With respect to the status of African Swine Fever in Germany, Bloomberg writer Megan Durisin reported on Saturday that, “Germany is going to extreme lengths to stop a deadly pig virus from wrecking Europe’s biggest pork industry.
“After discovering its first-ever cases of African swine fever this month, the country is trying to keep the outbreak contained to wild boar near the Polish border and away from livestock farms further west. To do that, it’s building miles of fences, using search dogs, drones and helicopters with thermal-imaging tech to scour the land and offering 110-euro ($128) rewards for carcasses.”

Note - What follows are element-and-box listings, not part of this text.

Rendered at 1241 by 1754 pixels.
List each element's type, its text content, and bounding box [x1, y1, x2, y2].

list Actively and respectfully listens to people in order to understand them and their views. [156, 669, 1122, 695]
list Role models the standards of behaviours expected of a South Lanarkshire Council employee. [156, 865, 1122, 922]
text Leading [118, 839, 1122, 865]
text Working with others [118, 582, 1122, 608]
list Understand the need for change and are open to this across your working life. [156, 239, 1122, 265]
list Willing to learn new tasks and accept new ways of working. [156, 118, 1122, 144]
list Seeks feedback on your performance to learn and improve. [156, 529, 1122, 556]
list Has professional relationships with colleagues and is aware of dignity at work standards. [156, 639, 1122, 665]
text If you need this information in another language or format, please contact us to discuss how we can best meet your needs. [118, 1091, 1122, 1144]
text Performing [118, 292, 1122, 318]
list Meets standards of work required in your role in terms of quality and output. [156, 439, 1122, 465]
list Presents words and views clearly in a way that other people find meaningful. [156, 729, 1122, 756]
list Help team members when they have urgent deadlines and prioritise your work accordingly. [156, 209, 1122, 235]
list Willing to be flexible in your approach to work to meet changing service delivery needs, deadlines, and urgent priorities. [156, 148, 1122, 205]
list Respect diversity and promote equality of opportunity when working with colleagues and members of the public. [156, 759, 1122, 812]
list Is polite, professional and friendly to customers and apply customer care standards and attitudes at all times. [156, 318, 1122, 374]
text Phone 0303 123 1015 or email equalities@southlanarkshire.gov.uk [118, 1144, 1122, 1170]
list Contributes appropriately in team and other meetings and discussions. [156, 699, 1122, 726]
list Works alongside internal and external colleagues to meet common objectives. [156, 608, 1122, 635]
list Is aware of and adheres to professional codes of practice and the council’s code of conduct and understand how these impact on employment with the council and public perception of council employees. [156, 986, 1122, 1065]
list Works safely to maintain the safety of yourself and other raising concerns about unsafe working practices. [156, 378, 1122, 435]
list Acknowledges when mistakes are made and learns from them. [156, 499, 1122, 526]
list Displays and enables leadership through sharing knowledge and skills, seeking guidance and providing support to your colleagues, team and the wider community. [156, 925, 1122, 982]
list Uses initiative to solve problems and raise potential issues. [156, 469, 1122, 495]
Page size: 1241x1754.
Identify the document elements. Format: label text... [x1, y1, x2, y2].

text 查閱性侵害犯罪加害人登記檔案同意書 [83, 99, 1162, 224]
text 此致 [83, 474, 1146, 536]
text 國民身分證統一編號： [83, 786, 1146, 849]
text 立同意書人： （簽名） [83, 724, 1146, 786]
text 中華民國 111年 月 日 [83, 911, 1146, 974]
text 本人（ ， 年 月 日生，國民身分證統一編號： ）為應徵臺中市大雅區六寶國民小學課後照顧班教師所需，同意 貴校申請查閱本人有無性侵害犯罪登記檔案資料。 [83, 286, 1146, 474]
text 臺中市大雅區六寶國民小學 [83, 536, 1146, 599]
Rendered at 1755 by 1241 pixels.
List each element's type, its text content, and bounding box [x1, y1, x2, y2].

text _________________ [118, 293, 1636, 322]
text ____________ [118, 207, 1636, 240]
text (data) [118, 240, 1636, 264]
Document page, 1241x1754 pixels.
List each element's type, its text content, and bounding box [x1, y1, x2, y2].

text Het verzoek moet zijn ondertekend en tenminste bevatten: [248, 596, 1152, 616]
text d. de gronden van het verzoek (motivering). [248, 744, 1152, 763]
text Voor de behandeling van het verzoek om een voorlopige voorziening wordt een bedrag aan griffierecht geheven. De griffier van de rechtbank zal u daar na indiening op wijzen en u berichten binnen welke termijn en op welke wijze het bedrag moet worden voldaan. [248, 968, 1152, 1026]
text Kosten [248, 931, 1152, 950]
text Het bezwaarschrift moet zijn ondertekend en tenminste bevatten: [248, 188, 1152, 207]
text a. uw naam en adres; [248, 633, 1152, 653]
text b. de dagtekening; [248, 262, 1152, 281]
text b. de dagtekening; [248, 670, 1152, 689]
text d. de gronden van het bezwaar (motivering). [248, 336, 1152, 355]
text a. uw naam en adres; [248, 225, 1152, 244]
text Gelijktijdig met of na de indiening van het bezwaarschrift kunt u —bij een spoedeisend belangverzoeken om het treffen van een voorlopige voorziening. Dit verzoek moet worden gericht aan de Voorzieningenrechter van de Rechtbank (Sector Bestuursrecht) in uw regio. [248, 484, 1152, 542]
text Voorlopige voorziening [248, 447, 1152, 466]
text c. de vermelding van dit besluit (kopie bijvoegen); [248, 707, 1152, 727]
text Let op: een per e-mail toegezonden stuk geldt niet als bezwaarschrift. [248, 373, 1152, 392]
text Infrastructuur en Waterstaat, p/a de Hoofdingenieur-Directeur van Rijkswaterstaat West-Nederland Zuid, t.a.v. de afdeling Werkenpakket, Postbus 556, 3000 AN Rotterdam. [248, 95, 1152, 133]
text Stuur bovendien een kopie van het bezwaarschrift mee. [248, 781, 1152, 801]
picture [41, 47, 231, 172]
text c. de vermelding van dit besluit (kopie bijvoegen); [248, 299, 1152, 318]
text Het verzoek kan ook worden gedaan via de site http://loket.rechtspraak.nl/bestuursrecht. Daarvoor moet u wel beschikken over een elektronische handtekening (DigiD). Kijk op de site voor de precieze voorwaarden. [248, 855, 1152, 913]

The Bloomberg article stated that, “While there have been just 34 cases so far within a small radius, the stakes are huge. German pork exports outside the European Union — a $2.4 billion industry — have already been hit, including a ban on sales to top customer China. Prices have slumped to a four-year low, and losses could mount if the outbreak isn’t controlled.”
Also last week, Reuters News reported that, “The German government is considering aid to farmers after prices fell following the discovery of African swine fever (ASF) in wild animals the country, Germany’s agriculture minister Julia Kloeckner said on Friday.
“State aid could come in the form of subsidized storage of unsold pork or financial support for farms, Kloeckner told an online press conference after a meeting regional agriculture ministers.”
More broadly, Reuters News reported late last week that, “The Philippines’ Department of Agriculture said on Thursday it had detected new African swine fever outbreaks in six provinces, raising the possibility that the domestic pork shortfall anticipated by year-end will be bigger than initially expected.
“A fresh wave of hog infections has hit the world’s 10th-largest pork consumer and seventh-biggest pork importer, where more than 300,000 pigs have been culled since last year, Agriculture Secretary William Dar said.”